In order to exclude the products that are not important in the total sales of the stores, the daily extracted rules were minimized by setting the extraction support parameter to a minimum limit of 1%. Therefore, the products below this minimum limit were excluded and were not considered for the rule formation. This step was also helpful in excluding the groups that didn’t represent 1% of the total number of transaction for that day. The products in the special offers were excluded from the base of rules for the number of days the products were in the special offer. The products in special offer were analyzed in a separate database so that they do not affect the final results of associations.

Results:
The resulting rules base stored more than 6000 extracted rules. The rules differed in the frequency of their occurrence. The resulting rules for both the stores were compared. In this the first store was selected as a reference to select the associations and then their presence was checked in the second store. There were many associations found common to both the rules base but for space constraints only six associations were shown. The associations were classified as “Usual and Non-usual”. Usual products are the one with shared use or application which justifies the choice of consumers whereas Non-usual products have no direct link between the associated product in terms of application or use. It is seen that both the “Usual and Non-usual products” have different usage patterns and intensities in both the stores. For the Usual products the stability in both the stores is recorded as around 100%. But the average of the confidence differs for both the stores. This indicates that the associations though stable in both the stores had different intensities. In case of the Non-usual products both the stability and confidence factors fluctuate considerably. In store A the associations for Non-usual products were greater than 95% whereas in store B the associations were well below the 95% suggested for a stable association. This study of the Non-usual products reveals that their associations are peculiar to the store in which they’ve been found and may not be found in another store. It also reveals that the Usual products’ associations can repeat themselves in the stores around the same culture. Thus, it can be concluded that the associations for the usual products tend to repeat themselves in a group of consumers of similar profile whereas for the association of the Non-usual products is specific to the store following the same degree of consumer specifics. The results also revealed that there were huge fluctuations in the occurrences of the associations of both “Usual and Non-usual products” in store B as compared to store A. But there are no significant differences in the confidence of the products in both Store A and Store B. This meant that confidence cannot be used as a classification criterion.

Conclusion:
From the above case study, it was concluded that association rules enable the retail organizations to analyze the data collected from the transactions to make intelligent decisions. The technique can be helpful in finding interesting associations from their transaction data.

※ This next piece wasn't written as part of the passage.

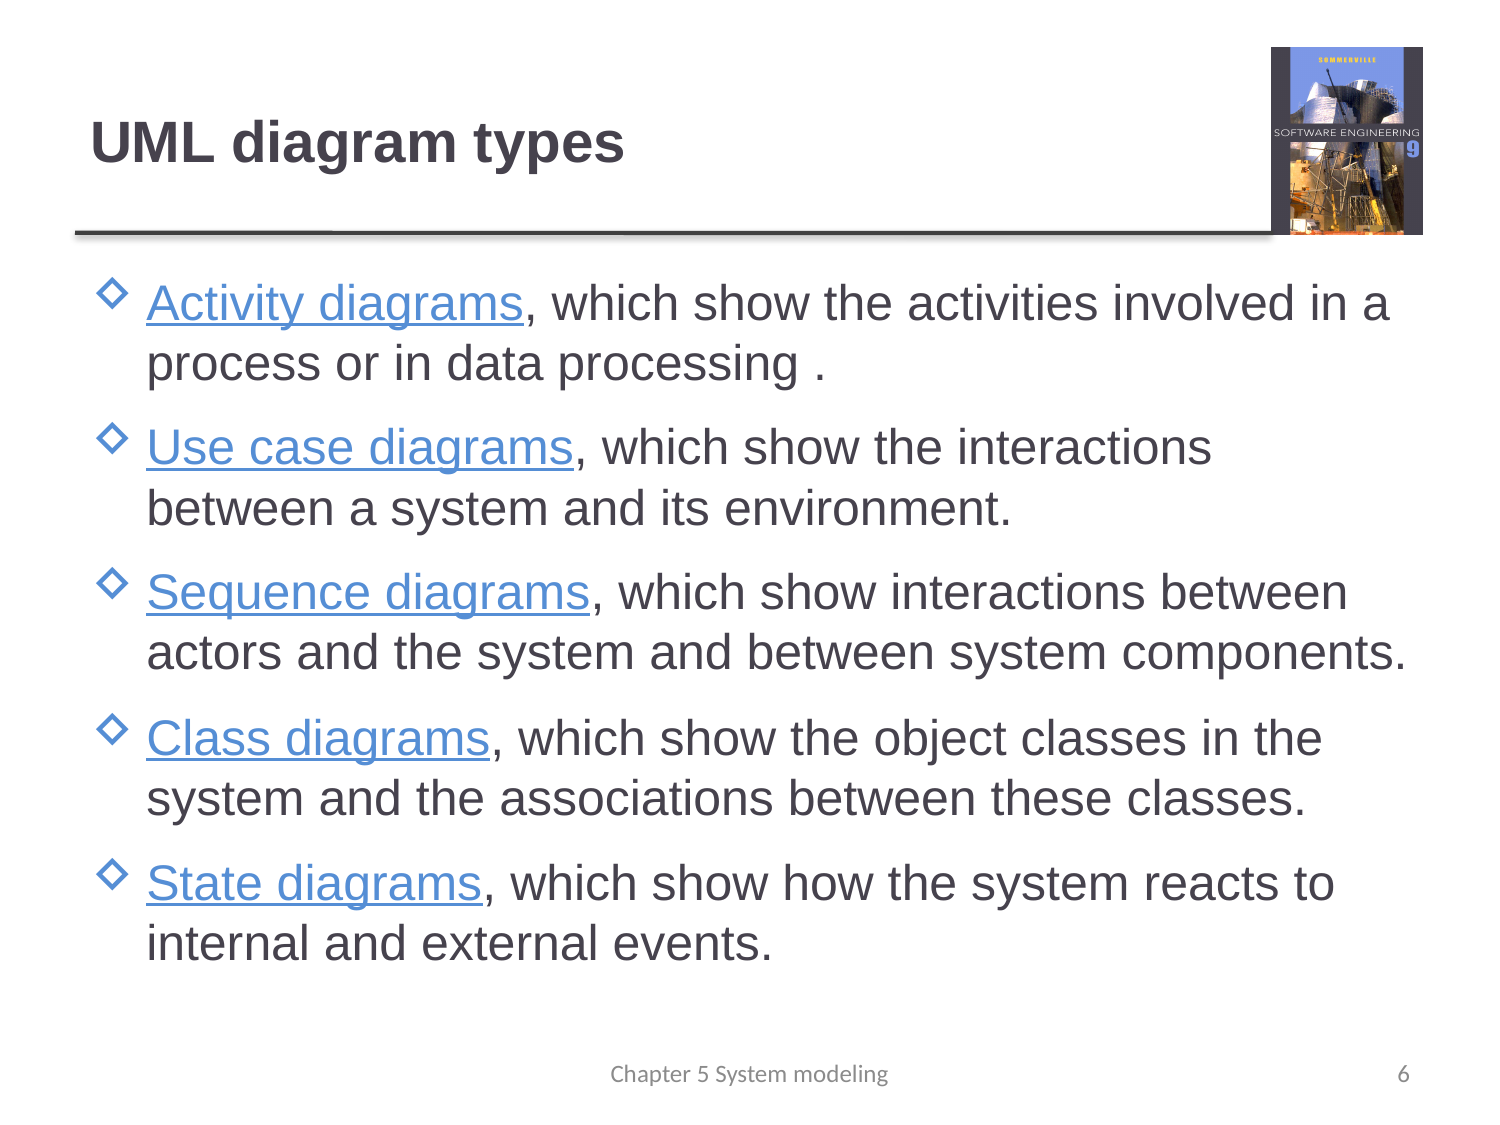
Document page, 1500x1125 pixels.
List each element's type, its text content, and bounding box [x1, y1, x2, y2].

It can also be useful in cross selling of the associated products and carefully plan promotions for the products. It also helps in setting up the margins of profits of the associated products. But it is difficult to classify customers into specific classes and to set commercial value for the customers. The technique does not provide precise information, as the quantity involved is not addressed. This inclusion of quantity in the analysis can lead to better promotions and even increased profits.